Adding the dimension of time
The condition of the Earth's surface, atmosphere, and subsurface can be examined by feeding satellite data into a GIS. GIS technology gives researchers the ability to examine the variations in Earth processes over days, months, and years through the use of cartographic visualizations. As an example, the changes in vegetation vigor through a growing season can be animated to determine when drought was most extensive in a particular region. The resulting graphic represents a rough measure of plant health. Working with two variables over time would then allow researchers to detect regional differences in the lag between a decline in rainfall and its effect on vegetation.
GIS technology and the availability of digital data on regional and global scales enable such analyses. The satellite sensor output used to generate a vegetation graphic is produced for example by the advanced very-high-resolution radiometer (AVHRR). This sensor system detects the amounts of energy reflected from the Earth's surface across various bands of the spectrum for surface areas of about 1 square kilometer. The satellite sensor produces images of a particular location on the Earth twice a day. AVHRR and more recently the moderate-resolution imaging spectroradiometer (MODIS) are only two of many sensor systems used for Earth surface analysis.

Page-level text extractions
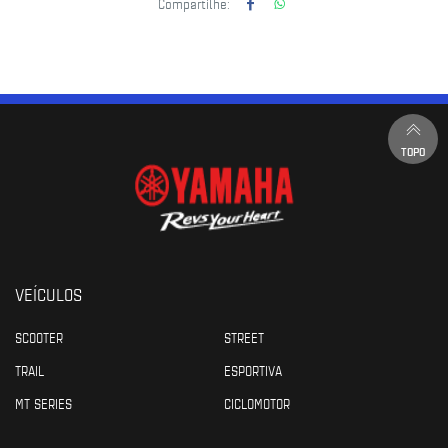
Compartilhe:
TOPO
VEÍCULOS
SCOOTER
STREET
TRAIL
ESPORTIVA
MT SERIES
CICLOMOTOR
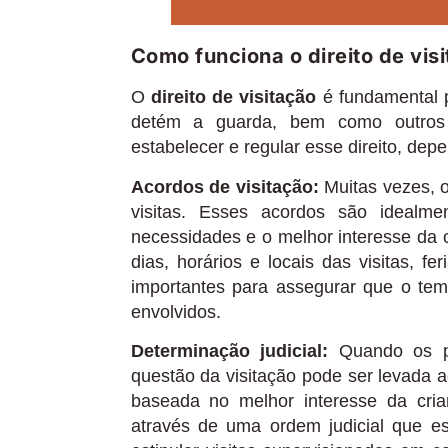
Como funciona o direito de vis
O
direito de visitação
é fundamental p
detém a guarda, bem como outros f
estabelecer e regular esse direito, dep
Acordos de visitação:
Muitas vezes, 
visitas. Esses acordos são idealm
necessidades e o melhor interesse da c
dias, horários e locais das visitas, f
importantes para assegurar que o tem
envolvidos.
Determinação judicial:
Quando os pa
questão da visitação pode ser levada a
baseada no melhor interesse da crian
através de uma ordem judicial que es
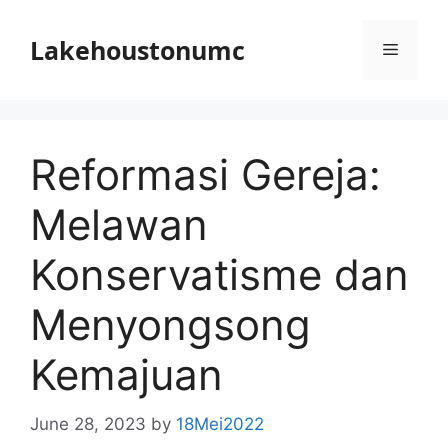
Skip
to
Lakehoustonumc
Menu
content
Reformasi Gereja:
Melawan
Konservatisme dan
Menyongsong
Kemajuan
June 28, 2023
by
18Mei2022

TASKS TO CARRY OUT -
[1] Answer these from the passage on adding time to GIS:
(a) What does the animated vegetation graphic give a rough measure of?
(b) For surface areas of about what size does the AVHRR detect reflected energy?
(c) How often does the satellite sensor produce images of a particular location on the Earth?
[2] According to the passage on adding time to GIS, which parts of the Earth can have their condition examined by feeding satellite data into a GIS?
[3] Carry on the passage on adding time to GIS from where it stops.
The listing stands apart from the passage on adding time to GIS and is separate material.

EXPECTED RESULTS -
[1]
(a) Plant health.
(b) About 1 square kilometer.
(c) Twice a day.

[2]
- The Earth's surface
- The atmosphere
- The subsurface

[3]
In addition to the integration of time in environmental studies, GIS is also being explored for its ability to track and model the progress of humans throughout their daily routines. A concrete example of progress in this area is the recent release of time-specific population data by the U.S. Census. In this data set, the populations of cities are shown for daytime and evening hours highlighting the pattern of concentration and dispersion generated by North American commuting patterns. The manipulation and generation of data required to produce this data would not have been possible without GIS.
Using models to project the data held by a GIS forward in time have enabled planners to test policy decisions using spatial decision support systems.
Tools and technologies emerging from the World Wide Web Consortium's Semantic Web are proving useful for data integration problems in information systems. Correspondingly, such technologies have been proposed as a means to facilitate interoperability and data reuse among GIS applications and also to enable new analysis mechanisms.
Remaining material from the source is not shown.